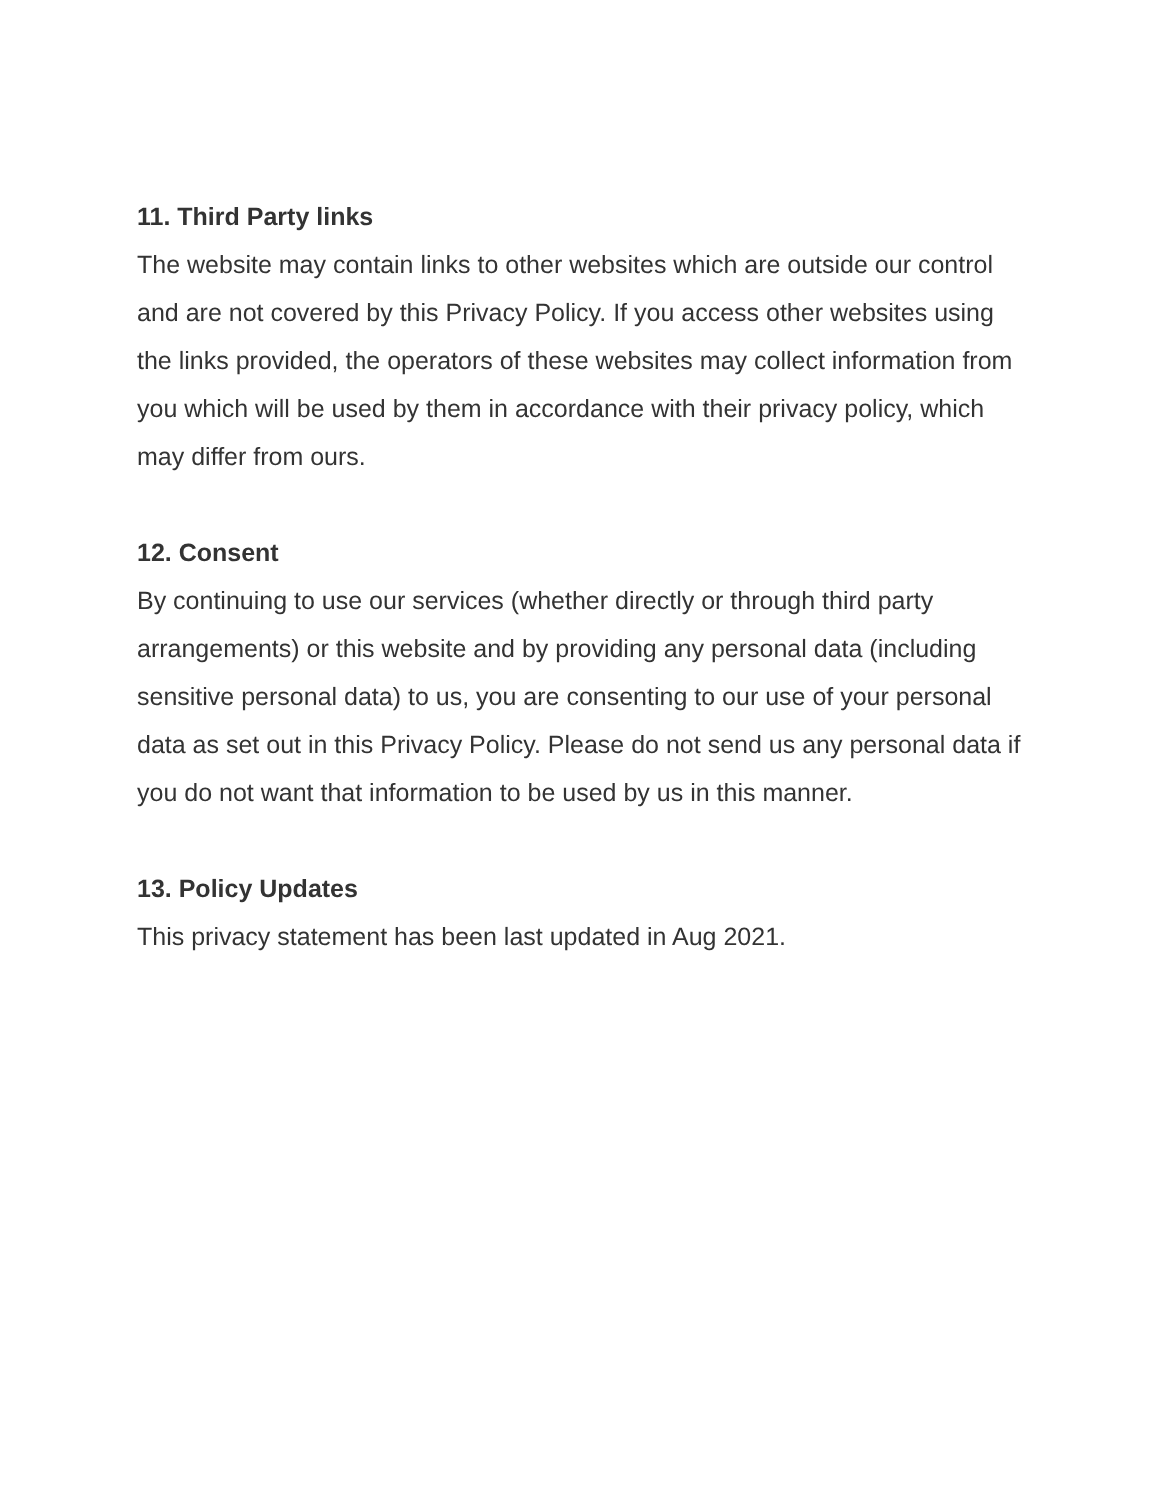11. Third Party links
The website may contain links to other websites which are outside our control and are not covered by this Privacy Policy. If you access other websites using the links provided, the operators of these websites may collect information from you which will be used by them in accordance with their privacy policy, which may differ from ours.
12. Consent
By continuing to use our services (whether directly or through third party arrangements) or this website and by providing any personal data (including sensitive personal data) to us, you are consenting to our use of your personal data as set out in this Privacy Policy. Please do not send us any personal data if you do not want that information to be used by us in this manner.
13. Policy Updates
This privacy statement has been last updated in Aug 2021.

★ ★ ★ ★ ★

> [WHAT IS NEEDED]: Whatever else the listing above holds, retype exactly only the lines from the one containing "The website may" to the one containing "12. Consent", both ends kept.

> [TASK OUTPUT]:
The website may contain links to other websites which are outside our control and are not covered by this Privacy Policy. If you access other websites using the links provided, the operators of these websites may collect information from you which will be used by them in accordance with their privacy policy, which may differ from ours.
12. Consent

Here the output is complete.